Banning Astrolabe and/or Sanctuary won't do anything to combat the Snow-core decks. They'll still be able to have absurd mana bases, or rather not really care about aggro since the format has slowed down by their presence. Veil is putting a stranglehold on U and B interaction (mostly B), and T3feri is an abomination of a card that shouldn't exist that every UWx deck MUST play. Not to mention that a potential Sanctuary ban will have severe consequences on rival control decks like Miracles, so you'll still be forced into Snow-core control decks.
cfusionpm wrote: ↑3 years ago
Lastly, Mox Opal likely would have been banned in April of 2016 (or ahead of the next PT) if it weren't for A) the outrage against the Twin ban and B) Eldrazi destroying Modern, followed by pump-aggro destroying Modern. Its numbers were nearly identical to Twin, and was living on borrowed time for four years. The ultimate irony is that when it finally was banned, it was for all the wrong reasons, because WOTC fundamentally does not understand how to evaluate decks and formats.
That's why I'm angry about Opal ban, I'd be fine if it had been banned way earlier, where it's relative power level was significantly higher than it is today. Since they left it alone for years after the fact and also printed Legacy level of artifact hate in Force of Vigor and Shenanigans, banning it for it existing in a deck that spit out artifacts by nature of cards existing, thus enabling it way easier than designed, and in the process %$#% up every potential artifact deck is a colossal misstep.
Greeksis wrote: ↑3 years ago
I mean, doesn't the fact that there were two-thee copies every time in every Modern challenge speak about their win rate a bit?
Win rate =/= popularity. Phoenix post March 2019 (I think) had an average win% of 53-55% after it's initial high of 58%, which is in line with every T1 deck that the meta adapted to, while it still put up many copies in Top 8s/Top 16s/Top 32s. Since we don't have the requisite data, we can't make the determination that it's either/or or both for the Snow piles.
Greeksis wrote: ↑3 years ago
You can't ban cards just with data; you have to use a little bit of intuition every now and then.
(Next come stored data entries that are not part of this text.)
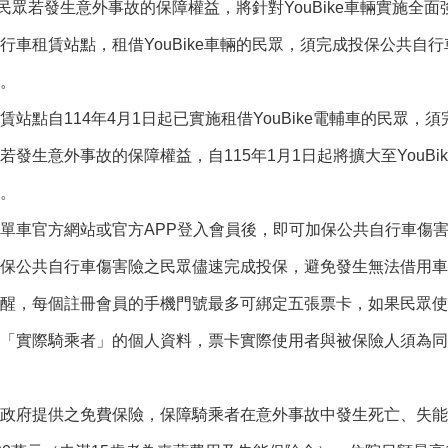
ke民眾若發生意外事故的保障權益，將針對YouBike車輛實施全
行車租賃站點，租借YouBike車輛的民眾，須完成投保公共自
。
賃站點自114年4月1日起已實施租借YouBike電輔車的民眾
發生意外事故的保障權益，自115年1月1日起將擴大至YouBik
。
單車官方網站或官方APP登入會員後，即可加保公共自行車傷害險，
保公共自行車傷害險之民眾儘速完成投保，避免發生無法借用車
醒，每個註冊會員的手機門號最多可綁定五張票卡，如果民眾使
「實際騎乘者」的個人資料，票卡實際使用者與被保險人須為同
政府提供之免費保險，保障騎乘者在意外事故中發生死亡、失能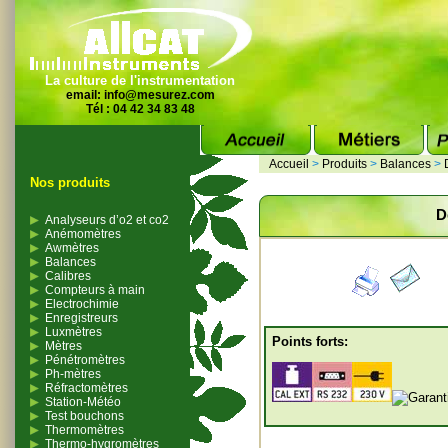
La culture de l'instrumentation
email:
info@mesurez.com
Tél : 04 42 34 83 48
Accueil
>
Produits
>
Balances
>
Nos produits
D
Analyseurs d’o2 et co2
Anémomètres
Awmètres
Balances
Calibres
Compteurs à main
Electrochimie
Enregistreurs
Luxmètres
Points forts:
Mètres
Pénétromètres
Ph-mètres
Réfractomètres
Station-Météo
Test bouchons
Thermomètres
Thermo-hygromètres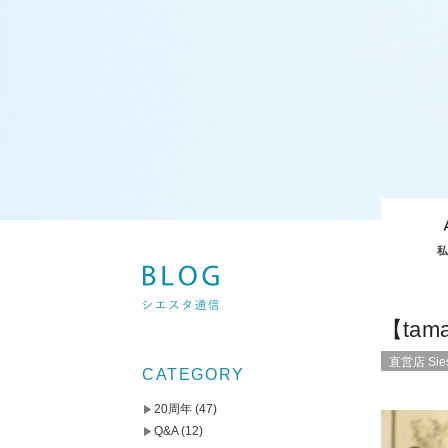
【ta
直営店 Sies
CATEGORY
20周年
(47)
Q&A
(12)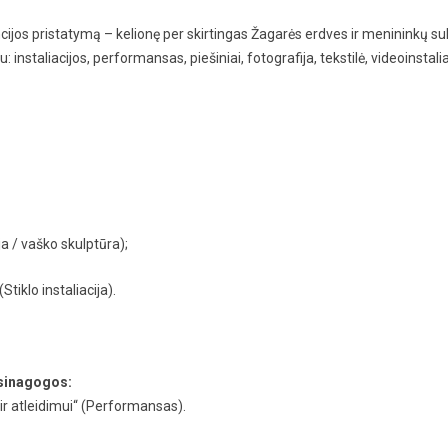
cijos pristatymą – kelionę per skirtingas Žagarės erdves ir menininkų su
 instaliacijos, performansas, piešiniai, fotografija, tekstilė, videoinsta
ja / vaško skulptūra);
iklo instaliacija).
 sinagogos:
ir atleidimui“ (Performansas).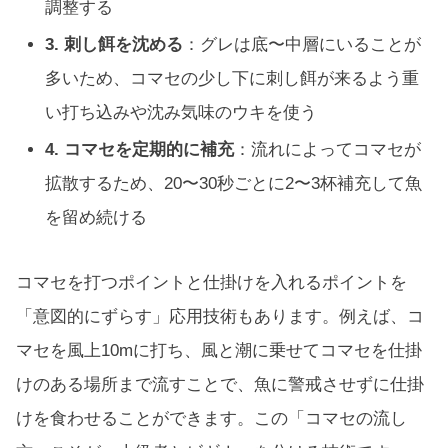
調整する
3. 刺し餌を沈める
：グレは底〜中層にいることが
多いため、コマセの少し下に刺し餌が来るよう重
い打ち込みや沈み気味のウキを使う
4. コマセを定期的に補充
：流れによってコマセが
拡散するため、20〜30秒ごとに2〜3杯補充して魚
を留め続ける
コマセを打つポイントと仕掛けを入れるポイントを
「意図的にずらす」応用技術もあります。例えば、コ
マセを風上10mに打ち、風と潮に乗せてコマセを仕掛
けのある場所まで流すことで、魚に警戒させずに仕掛
けを食わせることができます。この「コマセの流し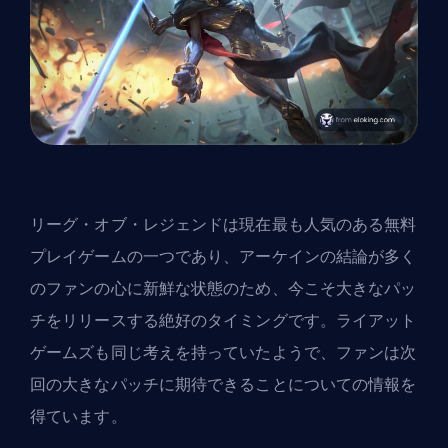
リーグ・オブ・レジェンドは現在最も人気のある無料
プレイゲームの一つであり、
アーケインの結論
が多く
のファンの心に新鮮な状態のため、今こそ大きなパッ
チをリリースする絶好のタイミングです。
ライアット
ゲームズ
も同じ考えを持っていたようで、ファンは次
回の大きなパッチに期待できることについての情報を
得ています。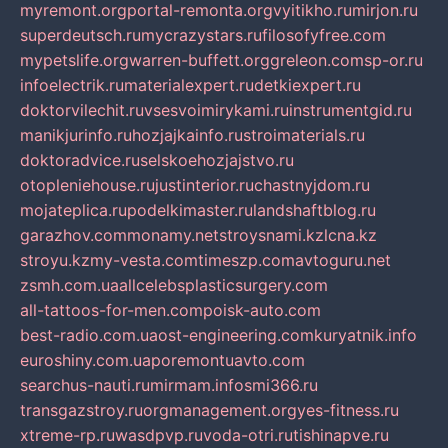
myremont.org
portal-remonta.org
vyitikho.ru
mirjon.ru
superdeutsch.ru
mycrazystars.ru
filosofyfree.com
mypetslife.org
warren-buffett.org
greleon.com
sp-or.ru
infoelectrik.ru
materialexpert.ru
detkiexpert.ru
doktorvilechit.ru
vsesvoimirykami.ru
instrumentgid.ru
manikjurinfo.ru
hozjajkainfo.ru
stroimaterials.ru
doktoradvice.ru
selskoehozjajstvo.ru
otopleniehouse.ru
justinterior.ru
chastnyjdom.ru
mojateplica.ru
podelkimaster.ru
landshaftblog.ru
garazhov.com
monamy.net
stroysnami.kz
lcna.kz
stroyu.kz
my-vesta.com
timeszp.com
avtoguru.net
zsmh.com.ua
allcelebsplasticsurgery.com
all-tattoos-for-men.com
poisk-auto.com
best-radio.com.ua
ost-engineering.com
kuryatnik.info
euroshiny.com.ua
poremontuavto.com
searchus-nauti.ru
mirmam.info
smi366.ru
transgazstroy.ru
orgmanagement.org
yes-fitness.ru
xtreme-rp.ru
wasdpvp.ru
voda-otri.ru
tishinapve.ru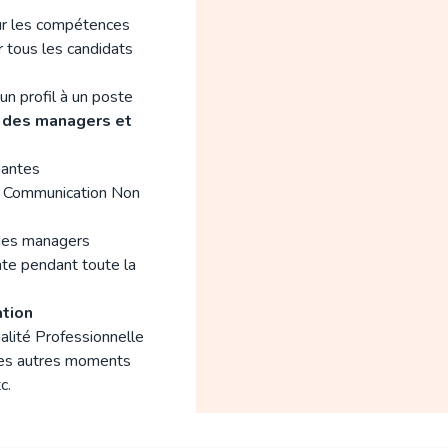
sur les compétences
r tous les candidats
’un profil à un poste
 des managers et
nantes
a Communication Non
des managers
nte pendant toute la
ation
galité Professionnelle
r les autres moments
c.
Some examples include Probe and Lattice in modern, veil of summer in Pioneer and other cards. Personally, I think the work that is done from the BnR department is very good. They dont design cards. They ban/unban cards. Obv those who design cards have screwed up big time.
A couple of things, the only (recent) instance of them showing intuition in their ban decisions has been the Lattice one. Other than that and going back years I can't remember them using intuition at all, let alone in a good way. Probe ban was a straight up numbers and gameplay/game balance decision. Secondly, there isn't a banlist council or something like that. WotC does regular meetings on the health of formats and they decide what to do. Since Aaron Forsythe, head of Design, is taking part in those talks (and I think MaRo did at some point) it's a safe bet that, yes, designers do take part in those discussions. So by proxy, they DO design cards.